RECORDS FOR THE TASK:
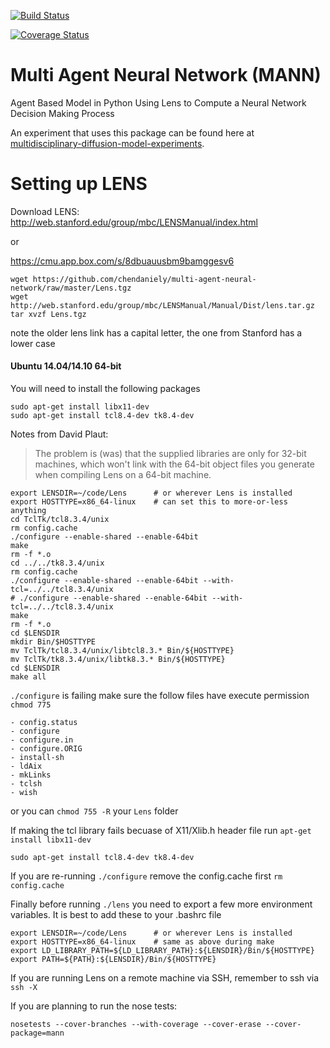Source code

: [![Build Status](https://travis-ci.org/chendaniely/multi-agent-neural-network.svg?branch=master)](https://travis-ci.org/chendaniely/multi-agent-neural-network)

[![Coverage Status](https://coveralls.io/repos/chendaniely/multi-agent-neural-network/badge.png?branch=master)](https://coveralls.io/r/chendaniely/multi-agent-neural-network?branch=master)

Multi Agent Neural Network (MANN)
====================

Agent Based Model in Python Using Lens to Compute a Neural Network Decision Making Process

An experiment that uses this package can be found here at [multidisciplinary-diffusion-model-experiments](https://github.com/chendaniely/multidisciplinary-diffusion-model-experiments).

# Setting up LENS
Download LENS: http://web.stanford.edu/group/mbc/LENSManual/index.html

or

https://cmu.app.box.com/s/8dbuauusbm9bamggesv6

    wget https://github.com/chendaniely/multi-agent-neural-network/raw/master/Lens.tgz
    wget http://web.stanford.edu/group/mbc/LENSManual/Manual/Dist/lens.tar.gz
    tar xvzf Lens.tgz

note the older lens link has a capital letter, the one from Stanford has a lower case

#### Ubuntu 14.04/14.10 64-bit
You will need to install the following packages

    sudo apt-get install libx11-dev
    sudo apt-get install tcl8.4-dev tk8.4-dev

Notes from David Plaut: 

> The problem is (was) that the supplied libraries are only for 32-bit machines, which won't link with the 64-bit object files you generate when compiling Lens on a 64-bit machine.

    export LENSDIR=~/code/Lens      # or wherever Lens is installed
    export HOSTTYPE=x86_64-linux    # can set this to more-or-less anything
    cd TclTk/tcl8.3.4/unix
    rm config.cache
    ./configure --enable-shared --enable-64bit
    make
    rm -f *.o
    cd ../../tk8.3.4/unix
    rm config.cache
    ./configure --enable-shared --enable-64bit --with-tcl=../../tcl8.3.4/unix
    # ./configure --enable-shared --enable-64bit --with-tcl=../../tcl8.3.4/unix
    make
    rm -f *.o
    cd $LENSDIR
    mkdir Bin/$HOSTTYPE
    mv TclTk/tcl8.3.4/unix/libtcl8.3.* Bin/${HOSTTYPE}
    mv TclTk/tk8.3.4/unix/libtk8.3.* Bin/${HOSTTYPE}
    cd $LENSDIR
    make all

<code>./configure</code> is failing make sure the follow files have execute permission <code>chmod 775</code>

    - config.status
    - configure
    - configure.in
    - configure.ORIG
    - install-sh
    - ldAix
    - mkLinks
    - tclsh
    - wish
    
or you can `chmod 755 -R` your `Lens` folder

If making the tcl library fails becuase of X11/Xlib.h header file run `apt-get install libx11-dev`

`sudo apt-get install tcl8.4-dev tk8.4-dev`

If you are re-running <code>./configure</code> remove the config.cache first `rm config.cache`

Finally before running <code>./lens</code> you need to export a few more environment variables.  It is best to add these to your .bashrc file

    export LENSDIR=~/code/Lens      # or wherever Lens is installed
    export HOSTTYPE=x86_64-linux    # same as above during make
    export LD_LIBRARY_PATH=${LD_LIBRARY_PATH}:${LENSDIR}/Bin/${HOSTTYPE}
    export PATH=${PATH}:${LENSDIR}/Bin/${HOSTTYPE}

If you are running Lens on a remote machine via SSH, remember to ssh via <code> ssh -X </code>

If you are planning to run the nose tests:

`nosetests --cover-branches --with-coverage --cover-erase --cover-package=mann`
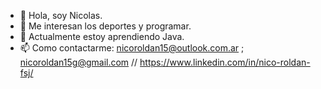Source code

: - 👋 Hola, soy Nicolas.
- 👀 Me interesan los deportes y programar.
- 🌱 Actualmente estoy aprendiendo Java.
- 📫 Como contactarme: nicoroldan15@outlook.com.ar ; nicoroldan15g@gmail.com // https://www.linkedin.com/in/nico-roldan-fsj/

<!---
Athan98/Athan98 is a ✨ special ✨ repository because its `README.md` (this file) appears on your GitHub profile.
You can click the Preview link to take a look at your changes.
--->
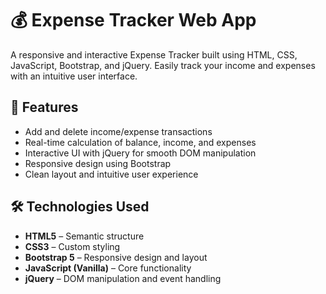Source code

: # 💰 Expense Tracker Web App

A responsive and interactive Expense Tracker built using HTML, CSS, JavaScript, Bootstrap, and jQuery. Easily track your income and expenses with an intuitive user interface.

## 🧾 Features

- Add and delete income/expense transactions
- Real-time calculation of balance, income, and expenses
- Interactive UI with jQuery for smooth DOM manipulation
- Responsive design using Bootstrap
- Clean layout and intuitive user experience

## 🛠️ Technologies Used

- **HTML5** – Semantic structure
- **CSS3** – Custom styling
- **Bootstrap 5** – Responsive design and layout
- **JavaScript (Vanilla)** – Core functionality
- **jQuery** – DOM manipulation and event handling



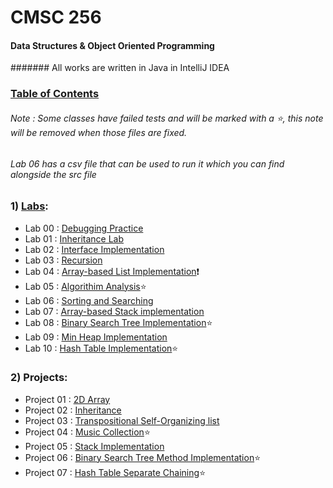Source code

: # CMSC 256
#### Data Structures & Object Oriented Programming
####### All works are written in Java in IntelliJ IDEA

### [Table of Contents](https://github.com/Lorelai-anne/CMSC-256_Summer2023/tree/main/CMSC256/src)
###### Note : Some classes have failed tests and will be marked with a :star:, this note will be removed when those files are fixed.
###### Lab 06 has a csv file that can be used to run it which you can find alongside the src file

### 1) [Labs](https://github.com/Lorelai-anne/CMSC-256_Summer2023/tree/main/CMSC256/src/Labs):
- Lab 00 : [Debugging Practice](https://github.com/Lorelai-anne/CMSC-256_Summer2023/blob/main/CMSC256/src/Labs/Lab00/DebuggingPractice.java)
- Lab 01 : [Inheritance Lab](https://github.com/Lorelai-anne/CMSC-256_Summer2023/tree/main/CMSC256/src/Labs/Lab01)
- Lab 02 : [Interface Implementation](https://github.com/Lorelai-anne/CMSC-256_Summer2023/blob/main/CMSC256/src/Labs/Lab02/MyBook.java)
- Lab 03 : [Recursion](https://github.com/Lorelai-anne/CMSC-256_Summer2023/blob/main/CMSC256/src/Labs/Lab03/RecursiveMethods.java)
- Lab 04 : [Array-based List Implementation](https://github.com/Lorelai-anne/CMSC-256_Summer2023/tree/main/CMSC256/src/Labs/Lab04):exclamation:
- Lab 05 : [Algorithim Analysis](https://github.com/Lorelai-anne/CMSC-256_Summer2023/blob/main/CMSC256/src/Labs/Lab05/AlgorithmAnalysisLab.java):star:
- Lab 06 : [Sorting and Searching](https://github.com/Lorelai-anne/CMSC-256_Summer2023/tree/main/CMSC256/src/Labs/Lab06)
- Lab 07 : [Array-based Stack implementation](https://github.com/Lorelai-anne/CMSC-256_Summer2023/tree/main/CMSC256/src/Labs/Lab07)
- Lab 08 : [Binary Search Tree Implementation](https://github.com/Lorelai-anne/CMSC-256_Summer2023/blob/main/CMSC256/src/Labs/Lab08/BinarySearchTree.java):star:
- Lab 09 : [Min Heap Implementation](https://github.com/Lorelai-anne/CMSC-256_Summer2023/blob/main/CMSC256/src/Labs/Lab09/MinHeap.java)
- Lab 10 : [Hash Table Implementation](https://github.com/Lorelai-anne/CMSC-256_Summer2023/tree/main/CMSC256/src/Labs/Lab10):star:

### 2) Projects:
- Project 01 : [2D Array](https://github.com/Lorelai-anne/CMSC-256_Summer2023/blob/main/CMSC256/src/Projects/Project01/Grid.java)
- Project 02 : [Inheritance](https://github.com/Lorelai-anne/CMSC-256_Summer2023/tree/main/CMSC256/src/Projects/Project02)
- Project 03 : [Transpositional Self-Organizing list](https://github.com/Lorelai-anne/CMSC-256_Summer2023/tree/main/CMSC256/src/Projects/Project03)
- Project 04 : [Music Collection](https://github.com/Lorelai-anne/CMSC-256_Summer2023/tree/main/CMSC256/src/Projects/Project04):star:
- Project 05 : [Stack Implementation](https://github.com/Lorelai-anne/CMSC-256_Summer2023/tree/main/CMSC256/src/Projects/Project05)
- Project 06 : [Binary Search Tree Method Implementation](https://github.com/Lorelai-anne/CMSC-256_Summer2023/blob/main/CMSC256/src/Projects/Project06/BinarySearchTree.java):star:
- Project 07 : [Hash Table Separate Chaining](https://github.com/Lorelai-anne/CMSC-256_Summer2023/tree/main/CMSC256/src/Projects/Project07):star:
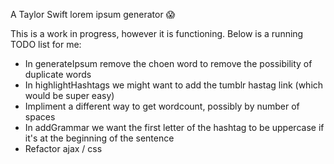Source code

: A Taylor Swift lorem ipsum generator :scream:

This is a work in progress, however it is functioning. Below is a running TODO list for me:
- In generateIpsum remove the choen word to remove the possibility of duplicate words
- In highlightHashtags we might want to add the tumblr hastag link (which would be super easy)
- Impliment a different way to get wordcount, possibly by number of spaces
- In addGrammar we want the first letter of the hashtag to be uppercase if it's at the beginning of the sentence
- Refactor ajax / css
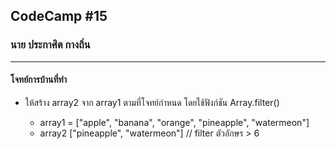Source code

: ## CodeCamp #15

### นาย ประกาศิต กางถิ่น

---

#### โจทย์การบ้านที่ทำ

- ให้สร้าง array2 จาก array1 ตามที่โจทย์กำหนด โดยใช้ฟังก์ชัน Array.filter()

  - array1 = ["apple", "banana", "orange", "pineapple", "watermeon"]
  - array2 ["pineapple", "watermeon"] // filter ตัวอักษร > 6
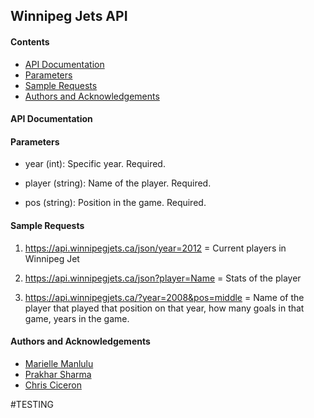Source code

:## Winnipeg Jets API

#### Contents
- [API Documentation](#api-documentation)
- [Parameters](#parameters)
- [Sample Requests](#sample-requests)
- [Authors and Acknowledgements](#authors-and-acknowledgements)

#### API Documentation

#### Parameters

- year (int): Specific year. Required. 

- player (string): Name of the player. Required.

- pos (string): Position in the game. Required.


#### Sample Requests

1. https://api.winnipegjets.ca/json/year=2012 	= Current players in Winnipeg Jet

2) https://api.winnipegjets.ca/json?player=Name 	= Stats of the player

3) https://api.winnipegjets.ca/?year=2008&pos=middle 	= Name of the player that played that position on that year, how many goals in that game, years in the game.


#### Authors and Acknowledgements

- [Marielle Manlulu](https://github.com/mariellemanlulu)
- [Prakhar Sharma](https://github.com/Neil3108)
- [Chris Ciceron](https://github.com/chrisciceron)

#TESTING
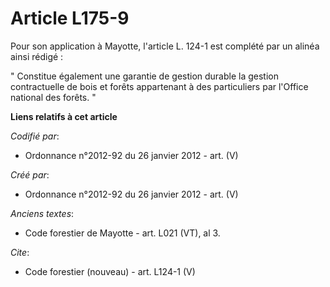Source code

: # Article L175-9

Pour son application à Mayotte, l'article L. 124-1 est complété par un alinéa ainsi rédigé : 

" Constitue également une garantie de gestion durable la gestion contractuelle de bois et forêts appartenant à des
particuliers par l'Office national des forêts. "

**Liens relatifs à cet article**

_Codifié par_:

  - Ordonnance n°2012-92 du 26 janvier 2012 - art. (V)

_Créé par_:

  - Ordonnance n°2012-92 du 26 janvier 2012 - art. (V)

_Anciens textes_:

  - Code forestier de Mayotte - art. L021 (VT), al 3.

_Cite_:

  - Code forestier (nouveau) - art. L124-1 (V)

TASK DESCRIPTION: Copy everything from the line containing "Tracker Web App" down to the line containing "## 🛠️ Technologies Used" in the entries above, switching every "Bootstrap" to "Tailwind CSS" and leaving everything else the same.

THE ANSWER:
: # 💰 Expense Tracker Web App

A responsive and interactive Expense Tracker built using HTML, CSS, JavaScript, Tailwind CSS, and jQuery. Easily track your income and expenses with an intuitive user interface.

## 🧾 Features

- Add and delete income/expense transactions
- Real-time calculation of balance, income, and expenses
- Interactive UI with jQuery for smooth DOM manipulation
- Responsive design using Tailwind CSS
- Clean layout and intuitive user experience

## 🛠️ Technologies Used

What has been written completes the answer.